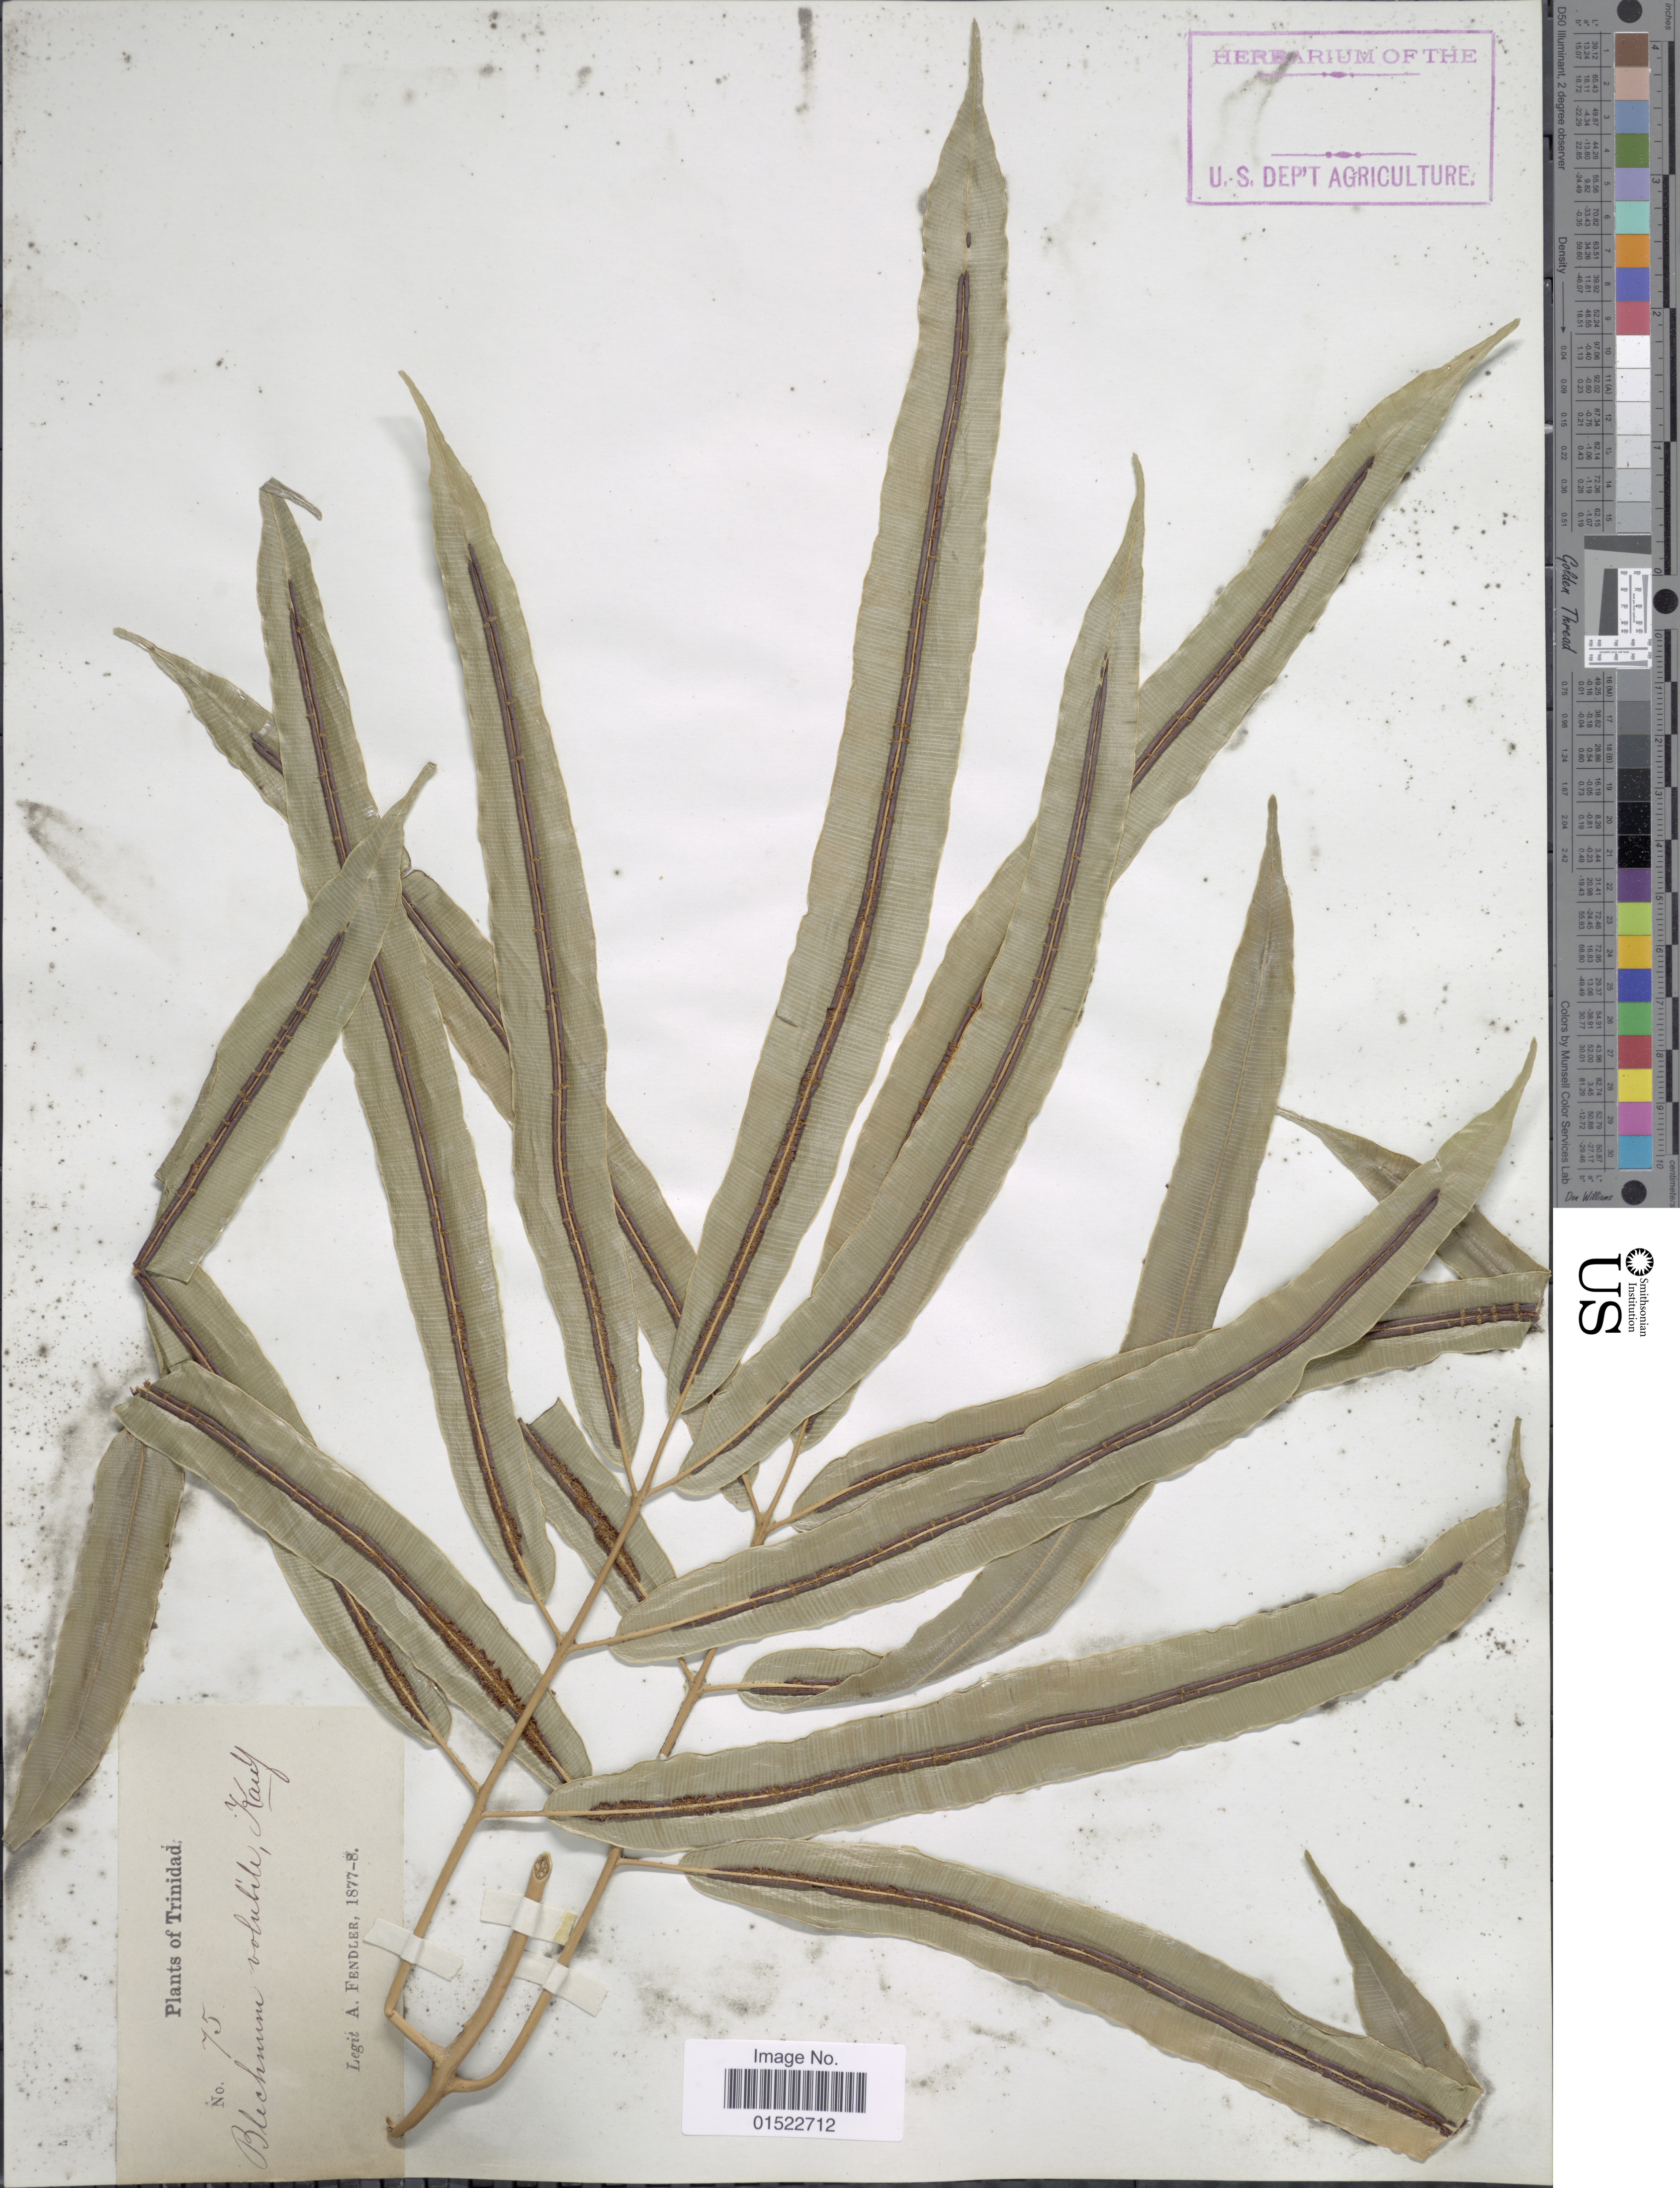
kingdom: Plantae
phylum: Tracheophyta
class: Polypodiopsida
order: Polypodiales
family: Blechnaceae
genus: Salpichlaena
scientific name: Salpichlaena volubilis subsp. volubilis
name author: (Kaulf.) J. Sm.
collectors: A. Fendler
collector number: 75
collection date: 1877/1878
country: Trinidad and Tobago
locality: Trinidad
---
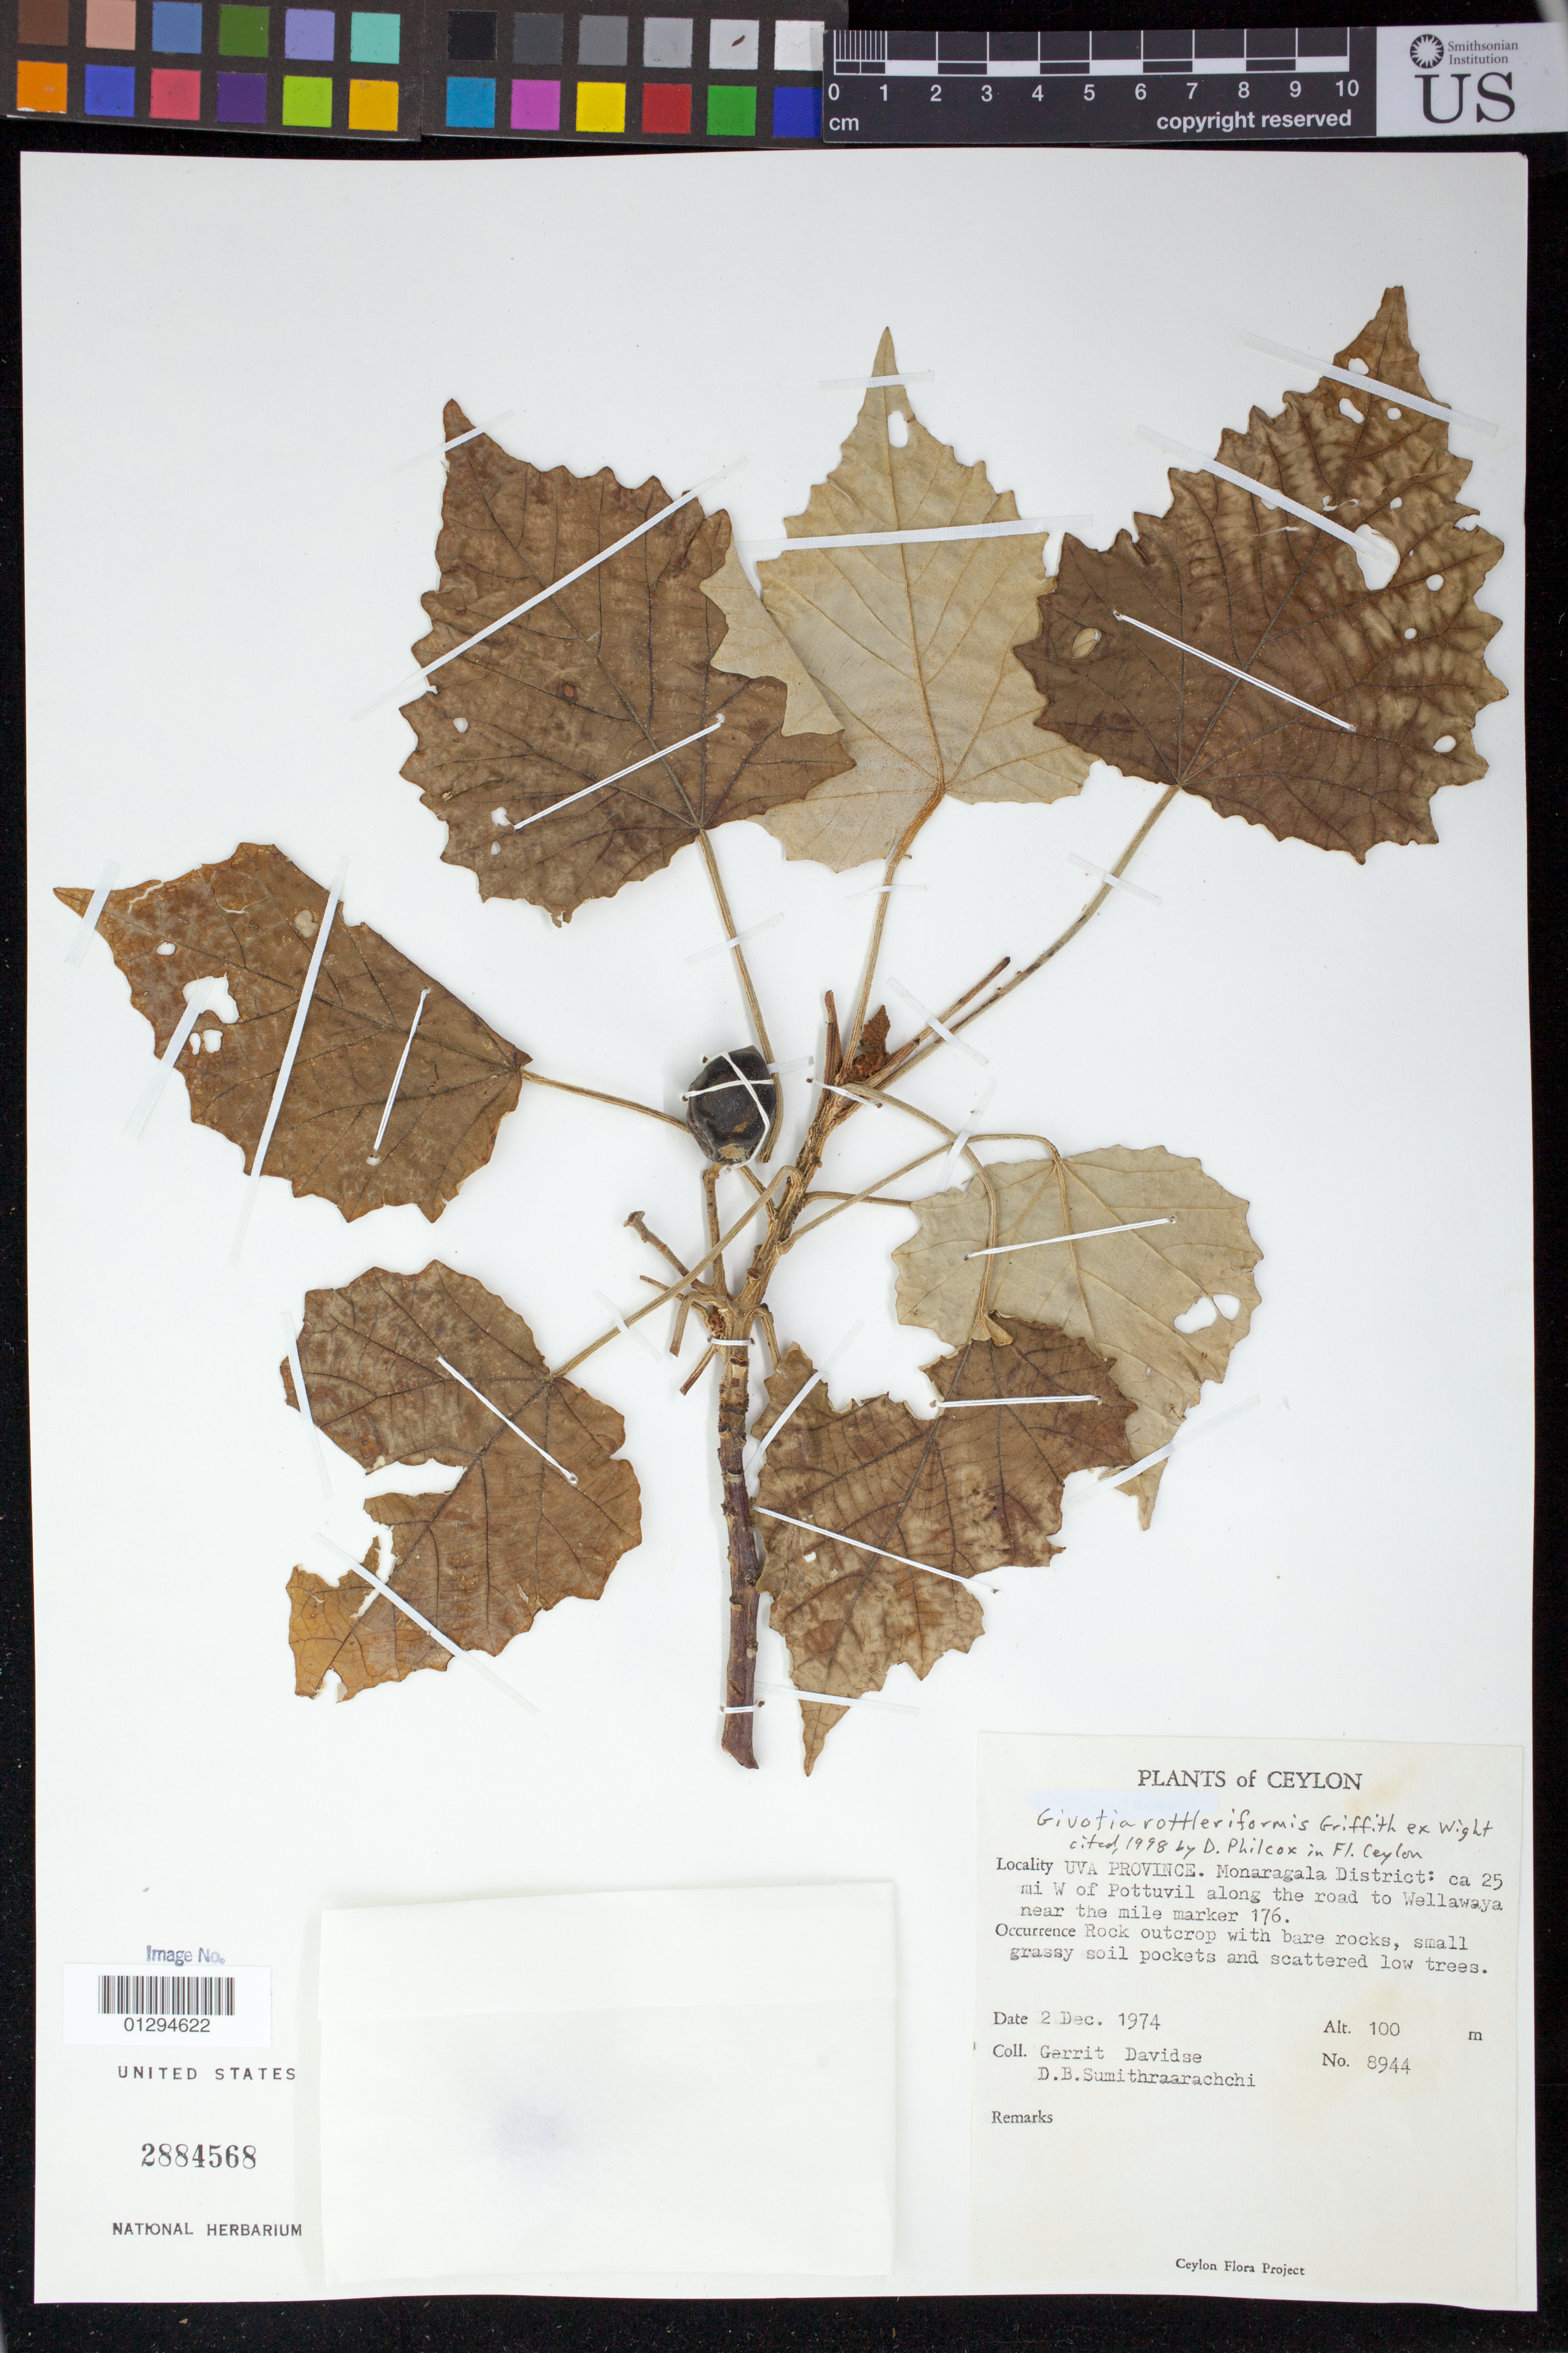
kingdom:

Short problem: Can you reproduce, word for word, the part of the records that opens with the line containing "kingdom: Plantae" and closes with the line containing "country: Trinidad and Tobago"?

Completed exercise:
kingdom: Plantae
phylum: Tracheophyta
class: Polypodiopsida
order: Polypodiales
family: Blechnaceae
genus: Salpichlaena
scientific name: Salpichlaena volubilis subsp. volubilis
name author: (Kaulf.) J. Sm.
collectors: A. Fendler
collector number: 75
collection date: 1877/1878
country: Trinidad and Tobago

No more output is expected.